### Activity:
Could you reproduce, word for word, the part of the piece about office coworkers starting at "They have applied" and ending at "task was accepted."?

### Source document:
──────
The Goons you work with

Monday morning is on the horizon. The weekend is fading. You are heading back to that office. For your sins. And to see these goons. Don’t you just love them…?!

The lifer

‘I’ll just be here six months then I’ll find something else’ he or she said.

In 1982.

Hanging around for the pension. Will harp on about the old days when things were so much better. Their attitude is as archaic as the means of communication they prefer; letters and faxes.

Well, guess what, the world’s changing, now get onboard or jump overboard, your sour face makes me depressed.

They have applied for multiple jobs elsewhere but have always been sucked back into this hovel by some supposed perk – flexi time, xmas closures, extra holidays for long service, the 10 year thank you from management (‘oh, yes, thanks, £150 of M&S vouchers is definitely appropriate reward for 10 years of my life.


Thank you, sir’).

Institutionalised; there’s a high chance they will only leave the office on a stretcher.

The temp

Kind courtesy of
Kind courtesy of

Feckless, work shy, disinterested, give this punk a 5 minute job and watch him take a day to do it, despite the confidence with which the task was accepted.

‘Take your iPod out asshole, turn off the internet, stop texting your girlfriend and do some Fucking work. W. O. R. K. You know what that spells? No, you don’t do you. You are too busy talking in text speak. I hate you. I hate you because you are a temp. And you can leave this godforsaken office when you want to. I look down on you because you have to clock in an out. But, you’re the real winner as your future won’t be in this office that saps the soul from its inhabitants (well, me, at least).’ I bark.
──────
### Extracted information:
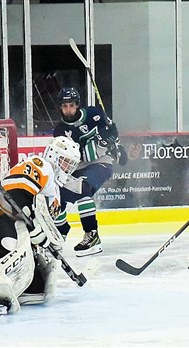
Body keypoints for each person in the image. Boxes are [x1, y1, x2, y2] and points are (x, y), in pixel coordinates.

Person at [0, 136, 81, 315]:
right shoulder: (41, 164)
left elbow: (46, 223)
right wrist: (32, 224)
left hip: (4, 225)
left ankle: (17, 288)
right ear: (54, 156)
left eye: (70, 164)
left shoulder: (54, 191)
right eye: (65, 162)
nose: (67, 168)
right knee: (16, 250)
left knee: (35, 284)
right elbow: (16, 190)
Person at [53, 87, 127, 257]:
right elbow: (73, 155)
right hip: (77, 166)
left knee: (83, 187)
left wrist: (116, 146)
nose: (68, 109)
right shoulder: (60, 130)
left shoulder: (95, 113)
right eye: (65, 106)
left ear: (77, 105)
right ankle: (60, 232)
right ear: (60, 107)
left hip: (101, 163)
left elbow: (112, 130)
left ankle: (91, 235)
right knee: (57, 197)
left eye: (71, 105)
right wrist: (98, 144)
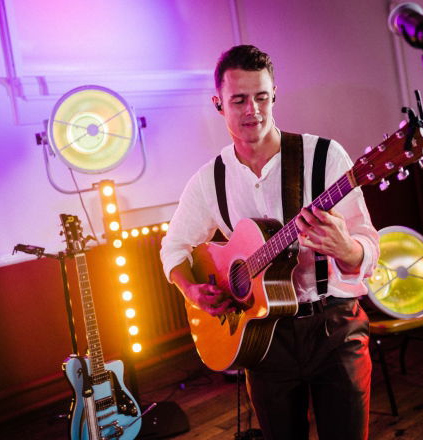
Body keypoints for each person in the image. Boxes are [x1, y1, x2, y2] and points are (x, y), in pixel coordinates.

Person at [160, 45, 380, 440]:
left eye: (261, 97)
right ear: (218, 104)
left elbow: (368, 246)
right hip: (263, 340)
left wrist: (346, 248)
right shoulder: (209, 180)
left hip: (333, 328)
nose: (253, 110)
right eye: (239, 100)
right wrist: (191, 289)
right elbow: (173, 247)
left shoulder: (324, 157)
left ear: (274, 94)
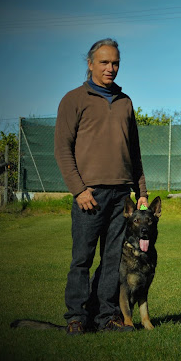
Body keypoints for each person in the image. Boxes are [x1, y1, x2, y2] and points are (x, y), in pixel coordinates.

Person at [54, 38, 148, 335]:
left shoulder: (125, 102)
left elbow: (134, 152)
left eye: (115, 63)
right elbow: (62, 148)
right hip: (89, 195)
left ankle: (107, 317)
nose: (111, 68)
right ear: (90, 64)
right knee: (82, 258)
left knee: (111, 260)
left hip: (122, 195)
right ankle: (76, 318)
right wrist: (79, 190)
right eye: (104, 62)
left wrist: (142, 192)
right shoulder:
──────
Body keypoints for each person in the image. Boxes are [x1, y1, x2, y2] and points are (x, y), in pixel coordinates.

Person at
──────
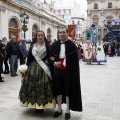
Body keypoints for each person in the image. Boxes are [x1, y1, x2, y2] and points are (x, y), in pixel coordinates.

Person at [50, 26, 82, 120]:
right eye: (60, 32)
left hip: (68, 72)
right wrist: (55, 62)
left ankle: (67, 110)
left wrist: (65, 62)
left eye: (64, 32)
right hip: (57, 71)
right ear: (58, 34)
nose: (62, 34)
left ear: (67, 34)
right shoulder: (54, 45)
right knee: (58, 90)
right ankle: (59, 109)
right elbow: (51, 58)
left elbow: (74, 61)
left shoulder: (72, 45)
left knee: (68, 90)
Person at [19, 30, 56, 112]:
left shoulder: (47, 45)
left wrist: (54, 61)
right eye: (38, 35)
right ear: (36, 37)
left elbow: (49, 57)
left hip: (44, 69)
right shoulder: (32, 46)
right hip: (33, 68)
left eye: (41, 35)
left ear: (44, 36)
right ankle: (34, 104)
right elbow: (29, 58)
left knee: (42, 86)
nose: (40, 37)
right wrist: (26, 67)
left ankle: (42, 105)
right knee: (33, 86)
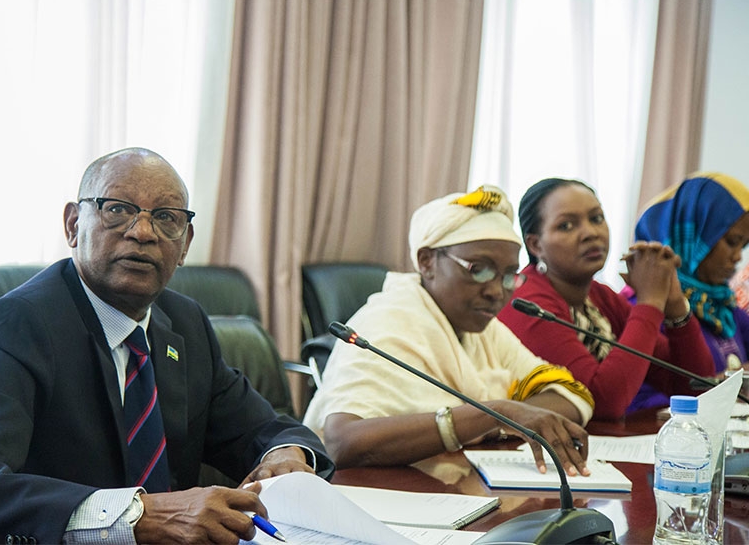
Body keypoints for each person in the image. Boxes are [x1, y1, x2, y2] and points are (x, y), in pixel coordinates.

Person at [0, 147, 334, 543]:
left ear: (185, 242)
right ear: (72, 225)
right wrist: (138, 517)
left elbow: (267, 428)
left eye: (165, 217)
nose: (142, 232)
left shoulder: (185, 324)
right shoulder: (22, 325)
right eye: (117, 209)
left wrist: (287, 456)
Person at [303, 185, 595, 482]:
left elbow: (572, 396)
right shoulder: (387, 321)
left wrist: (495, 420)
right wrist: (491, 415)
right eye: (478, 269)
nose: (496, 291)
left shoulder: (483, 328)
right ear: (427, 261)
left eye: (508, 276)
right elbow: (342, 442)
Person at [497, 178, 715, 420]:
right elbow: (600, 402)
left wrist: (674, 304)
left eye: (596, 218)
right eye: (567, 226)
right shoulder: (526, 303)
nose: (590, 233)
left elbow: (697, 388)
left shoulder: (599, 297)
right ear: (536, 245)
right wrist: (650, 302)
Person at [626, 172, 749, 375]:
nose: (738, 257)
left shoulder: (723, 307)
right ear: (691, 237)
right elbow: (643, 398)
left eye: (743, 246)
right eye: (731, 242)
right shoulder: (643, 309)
──────
### Exercise solution:
They have applied for multiple jobs elsewhere but have always been sucked back into this hovel by some supposed perk – flexi time, xmas closures, extra holidays for long service, the 10 year thank you from management (‘oh, yes, thanks, £150 of M&S vouchers is definitely appropriate reward for 10 years of my life.


Thank you, sir’).

Institutionalised; there’s a high chance they will only leave the office on a stretcher.

The temp

Kind courtesy of
Kind courtesy of

Feckless, work shy, disinterested, give this punk a 5 minute job and watch him take a day to do it, despite the confidence with which the task was accepted.